Activity: Render every line of the entries below as a Markdown table with the columns "No." and "Text," numbering the rows in order and skipping blank lines. Leave out the picture markers.

+ + + + +

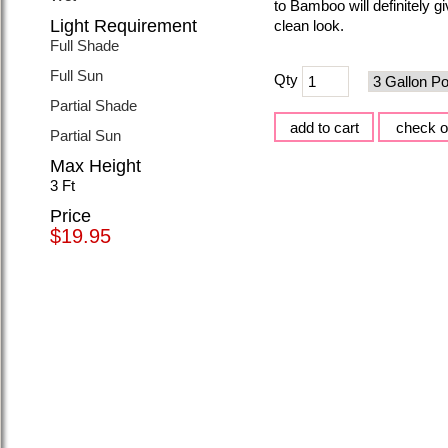
to Bamboo will definitely 
Light Requirement
clean look.
Full Shade
Full Sun
Qty
Partial Shade
Partial Sun
Max Height
3 Ft
Price
$19.95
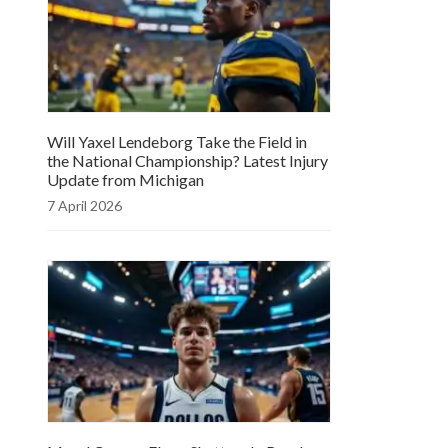
Will Yaxel Lendeborg Take the Field in
the National Championship? Latest Injury
Update from Michigan
7 April 2026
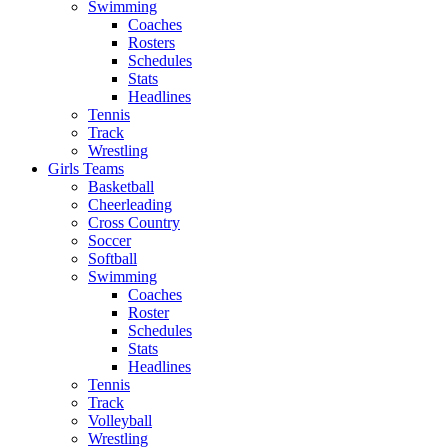
Swimming
Coaches
Rosters
Schedules
Stats
Headlines
Tennis
Track
Wrestling
Girls Teams
Basketball
Cheerleading
Cross Country
Soccer
Softball
Swimming
Coaches
Roster
Schedules
Stats
Headlines
Tennis
Track
Volleyball
Wrestling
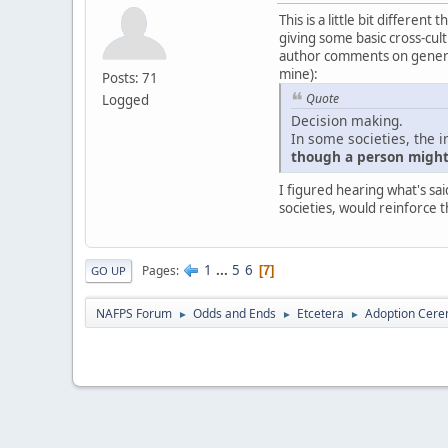
This is a little bit differe
giving some basic cross-cultu
author comments on generali
mine):
Posts: 71
Quote
Logged
Decision making.
In some societies, the i
though a person might 
I figured hearing what's sai
societies, would reinforce t
1
...
5
6
Pages
7
GO UP
NAFPS Forum
Odds and Ends
Etcetera
Adoption Cere
►
►
►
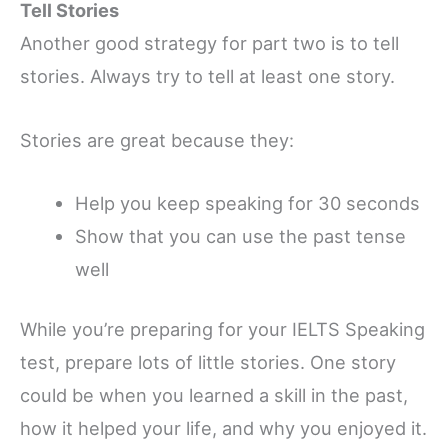
Tell Stories
Another good strategy for part two is to tell
stories. Always try to tell at least one story.
Stories are great because they:
Help you keep speaking for 30 seconds
Show that you can use the past tense
well
While you’re preparing for your IELTS Speaking
test, prepare lots of little stories. One story
could be when you learned a skill in the past,
how it helped your life, and why you enjoyed it.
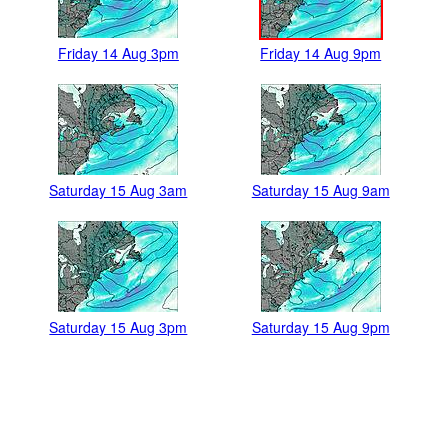
Friday 14 Aug 3pm
Friday 14 Aug 9pm
Saturday 15 Aug 3am
Saturday 15 Aug 9am
Saturday 15 Aug 3pm
Saturday 15 Aug 9pm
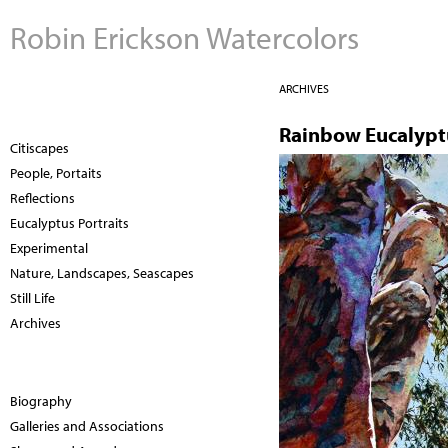
Robin Erickson Watercolors
ARCHIVES
Rainbow Eucalypt
Citiscapes
People, Portaits
Reflections
Eucalyptus Portraits
Experimental
Nature, Landscapes, Seascapes
Still Life
Archives
Biography
Galleries and Associations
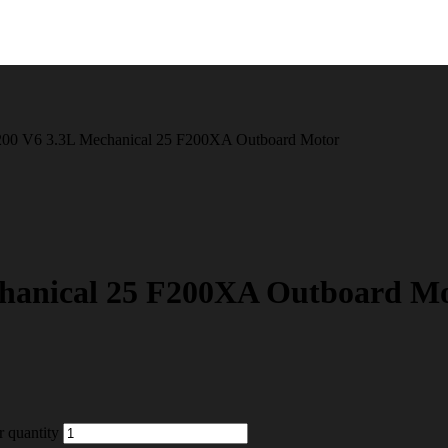
00 V6 3.3L Mechanical 25 F200XA Outboard Motor
hanical 25 F200XA Outboard M
 quantity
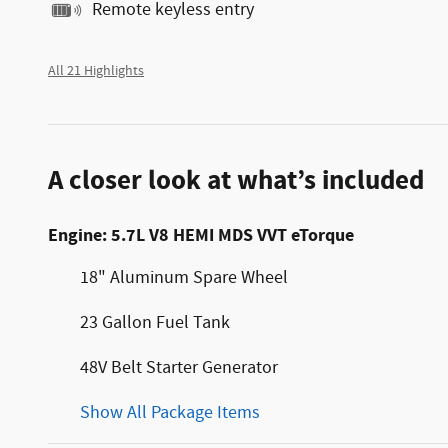
Remote keyless entry
All 21 Highlights
A closer look at what’s included
Engine: 5.7L V8 HEMI MDS VVT eTorque
18" Aluminum Spare Wheel
23 Gallon Fuel Tank
48V Belt Starter Generator
Show All Package Items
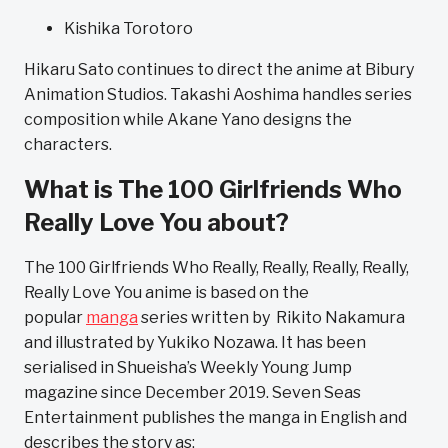
Kishika Torotoro
Hikaru Sato continues to direct the anime at Bibury
Animation Studios. Takashi Aoshima handles series
composition while Akane Yano designs the
characters.
What is The 100 Girlfriends Who
Really Love You about?
The 100 Girlfriends Who Really, Really, Really, Really,
Really Love You anime is based on the
popular
manga
series written by Rikito Nakamura
and illustrated by Yukiko Nozawa. It has been
serialised in Shueisha’s Weekly Young Jump
magazine since December 2019. Seven Seas
Entertainment publishes the manga in English and
describes the story as:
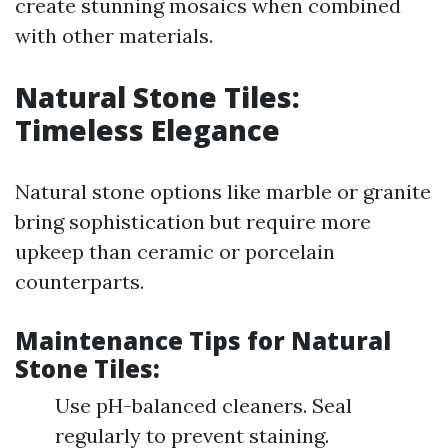
create stunning mosaics when combined
with other materials.
Natural Stone Tiles:
Timeless Elegance
Natural stone options like marble or granite
bring sophistication but require more
upkeep than ceramic or porcelain
counterparts.
Maintenance Tips for Natural
Stone Tiles
:
Use pH-balanced cleaners. Seal
regularly to prevent staining.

+ + + + +

Exercise output:
| No. | Text |
|---|---|
| 1 | to Bamboo will definitely  |
| 2 | Light Requirement |
| 3 | clean look. |
| 4 | Full Shade |
| 5 | Full Sun |
| 6 | Qty |
| 7 | Partial Shade |
| 8 | Partial Sun |
| 9 | Max Height |
| 10 | 3 Ft |
| 11 | Price |
| 12 | $19.95 |
| 13 | Will Yaxel Lendeborg Take the Field in |
| 14 | the National Championship? Latest Injury |
| 15 | Update from Michigan |
| 16 | 7 April 2026 |
| 17 | Swimming |
| 18 | Coaches |
| 19 | Rosters |
| 20 | Schedules |
| 21 | Stats |
| 22 | Headlines |
| 23 | Tennis |
| 24 | Track |
| 25 | Wrestling |
| 26 | Girls Teams |
| 27 | Basketball |
| 28 | Cheerleading |
| 29 | Cross Country |
| 30 | Soccer |
| 31 | Softball |
| 32 | Swimming |
| 33 | Coaches |
| 34 | Roster |
| 35 | Schedules |
| 36 | Stats |
| 37 | Headlines |
| 38 | Tennis |
| 39 | Track |
| 40 | Volleyball |
| 41 | Wrestling |
| 42 | This is a little bit differe |
| 43 | giving some basic cross-cultu |
| 44 | author comments on generali |
| 45 | mine): |
| 46 | Posts: 71 |
| 47 | Quote |
| 48 | Logged |
| 49 | Decision making. |
| 50 | In some societies, the i |
| 51 | though a person might  |
| 52 | I figured hearing what's sai |
| 53 | societies, would reinforce t |
| 54 | 1 |
| 55 | ... |
| 56 | 5 |
| 57 | 6 |
| 58 | Pages |
| 59 | 7 |
| 60 | GO UP |
| 61 | NAFPS Forum |
| 62 | Odds and Ends |
| 63 | Etcetera |
| 64 | Adoption Cere |
| 65 | ► |
| 66 | ► |
| 67 | ► |
| 68 | Tell Stories |
| 69 | Another good strategy for part two is to tell |
| 70 | stories. Always try to tell at least one story. |
| 71 | Stories are great because they: |
| 72 | Help you keep speaking for 30 seconds |
| 73 | Show that you can use the past tense |
| 74 | well |
| 75 | While you’re preparing for your IELTS Speaking |
| 76 | test, prepare lots of little stories. One story |
| 77 | could be when you learned a skill in the past, |
| 78 | how it helped your life, and why you enjoyed it. |
| 79 | Friday 14 Aug 3pm |
| 80 | Friday 14 Aug 9pm |
| 81 | Saturday 15 Aug 3am |
| 82 | Saturday 15 Aug 9am |
| 83 | Saturday 15 Aug 3pm |
| 84 | Saturday 15 Aug 9pm |
| 85 | Robin Erickson Watercolors |
| 86 | ARCHIVES |
| 87 | Rainbow Eucalypt |
| 88 | Citiscapes |
| 89 | People, Portaits |
| 90 | Reflections |
| 91 | Eucalyptus Portraits |
| 92 | Experimental |
| 93 | Nature, Landscapes, Seascapes |
| 94 | Still Life |
| 95 | Archives |
| 96 | Biography |
| 97 | Galleries and Associations |
| 98 | 00 V6 3.3L Mechanical 25 F200XA Outboard Motor |
| 99 | hanical 25 F200XA Outboard M |
| 100 |  quantity |
| 101 | Remote keyless entry |
| 102 | All 21 Highlights |
| 103 | A closer look at what’s included |
| 104 | Engine: 5.7L V8 HEMI MDS VVT eTorque |
| 105 | 18" Aluminum Spare Wheel |
| 106 | 23 Gallon Fuel Tank |
| 107 | 48V Belt Starter Generator |
| 108 | Show All Package Items |
| 109 | Kishika Torotoro |
| 110 | Hikaru Sato continues to direct the anime at Bibury |
| 111 | Animation Studios. Takashi Aoshima handles series |
| 112 | composition while Akane Yano designs the |
| 113 | characters. |
| 114 | What is The 100 Girlfriends Who |
| 115 | Really Love You about? |
| 116 | The 100 Girlfriends Who Really, Really, Really, Really, |
| 117 | Really Love You anime is based on the |
| 118 | popular |
| 119 | manga |
| 120 | series written by Rikito Nakamura |
| 121 | and illustrated by Yukiko Nozawa. It has been |
| 122 | serialised in Shueisha’s Weekly Young Jump |
| 123 | magazine since December 2019. Seven Seas |
| 124 | Entertainment publishes the manga in English and |
| 125 | describes the story as: |
| 126 | create stunning mosaics when combined |
| 127 | with other materials. |
| 128 | Natural Stone Tiles: |
| 129 | Timeless Elegance |
| 130 | Natural stone options like marble or granite |
| 131 | bring sophistication but require more |
| 132 | upkeep than ceramic or porcelain |
| 133 | counterparts. |
| 134 | Maintenance Tips for Natural |
| 135 | Stone Tiles |
| 136 | : |
| 137 | Use pH-balanced cleaners. Seal |
| 138 | regularly to prevent staining. |